▼▼▼
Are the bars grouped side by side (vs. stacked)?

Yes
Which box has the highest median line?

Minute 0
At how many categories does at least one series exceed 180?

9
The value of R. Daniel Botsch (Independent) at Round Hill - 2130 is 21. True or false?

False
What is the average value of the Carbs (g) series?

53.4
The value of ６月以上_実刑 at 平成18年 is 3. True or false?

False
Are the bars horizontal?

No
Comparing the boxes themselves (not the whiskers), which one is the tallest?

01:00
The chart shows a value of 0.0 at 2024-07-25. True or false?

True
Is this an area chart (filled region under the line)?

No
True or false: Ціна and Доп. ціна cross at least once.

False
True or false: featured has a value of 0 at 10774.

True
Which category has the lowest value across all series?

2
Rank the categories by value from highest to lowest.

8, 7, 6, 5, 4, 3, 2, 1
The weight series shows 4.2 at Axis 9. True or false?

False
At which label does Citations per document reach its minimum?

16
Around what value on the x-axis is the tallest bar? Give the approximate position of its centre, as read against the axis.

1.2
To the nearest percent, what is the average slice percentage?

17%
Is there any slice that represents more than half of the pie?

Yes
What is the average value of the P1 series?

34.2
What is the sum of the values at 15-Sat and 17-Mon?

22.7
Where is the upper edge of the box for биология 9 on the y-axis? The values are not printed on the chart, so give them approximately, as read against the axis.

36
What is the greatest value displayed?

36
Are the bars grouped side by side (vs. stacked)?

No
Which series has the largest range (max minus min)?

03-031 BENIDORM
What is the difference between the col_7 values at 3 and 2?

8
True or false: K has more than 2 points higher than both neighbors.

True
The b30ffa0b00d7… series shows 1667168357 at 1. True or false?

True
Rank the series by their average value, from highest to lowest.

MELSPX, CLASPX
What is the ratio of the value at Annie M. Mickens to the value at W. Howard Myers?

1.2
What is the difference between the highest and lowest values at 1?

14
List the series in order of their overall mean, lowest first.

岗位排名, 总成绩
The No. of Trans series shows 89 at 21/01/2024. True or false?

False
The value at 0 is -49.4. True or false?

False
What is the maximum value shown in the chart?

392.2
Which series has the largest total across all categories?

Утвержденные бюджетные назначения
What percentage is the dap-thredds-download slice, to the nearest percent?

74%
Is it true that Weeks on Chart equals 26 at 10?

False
▲▲▲
#### PROBLEM:
Copy every entry above, line for line, without changing a word.

#### TASK RESPONSE:
Are the bars grouped side by side (vs. stacked)?

Yes
Which box has the highest median line?

Minute 0
At how many categories does at least one series exceed 180?

9
The value of R. Daniel Botsch (Independent) at Round Hill - 2130 is 21. True or false?

False
What is the average value of the Carbs (g) series?

53.4
The value of ６月以上_実刑 at 平成18年 is 3. True or false?

False
Are the bars horizontal?

No
Comparing the boxes themselves (not the whiskers), which one is the tallest?

01:00
The chart shows a value of 0.0 at 2024-07-25. True or false?

True
Is this an area chart (filled region under the line)?

No
True or false: Ціна and Доп. ціна cross at least once.

False
True or false: featured has a value of 0 at 10774.

True
Which category has the lowest value across all series?

2
Rank the categories by value from highest to lowest.

8, 7, 6, 5, 4, 3, 2, 1
The weight series shows 4.2 at Axis 9. True or false?

False
At which label does Citations per document reach its minimum?

16
Around what value on the x-axis is the tallest bar? Give the approximate position of its centre, as read against the axis.

1.2
To the nearest percent, what is the average slice percentage?

17%
Is there any slice that represents more than half of the pie?

Yes
What is the average value of the P1 series?

34.2
What is the sum of the values at 15-Sat and 17-Mon?

22.7
Where is the upper edge of the box for биология 9 on the y-axis? The values are not printed on the chart, so give them approximately, as read against the axis.

36
What is the greatest value displayed?

36
Are the bars grouped side by side (vs. stacked)?

No
Which series has the largest range (max minus min)?

03-031 BENIDORM
What is the difference between the col_7 values at 3 and 2?

8
True or false: K has more than 2 points higher than both neighbors.

True
The b30ffa0b00d7… series shows 1667168357 at 1. True or false?

True
Rank the series by their average value, from highest to lowest.

MELSPX, CLASPX
What is the ratio of the value at Annie M. Mickens to the value at W. Howard Myers?

1.2
What is the difference between the highest and lowest values at 1?

14
List the series in order of their overall mean, lowest first.

岗位排名, 总成绩
The No. of Trans series shows 89 at 21/01/2024. True or false?

False
The value at 0 is -49.4. True or false?

False
What is the maximum value shown in the chart?

392.2
Which series has the largest total across all categories?

Утвержденные бюджетные назначения
What percentage is the dap-thredds-download slice, to the nearest percent?

74%
Is it true that Weeks on Chart equals 26 at 10?

False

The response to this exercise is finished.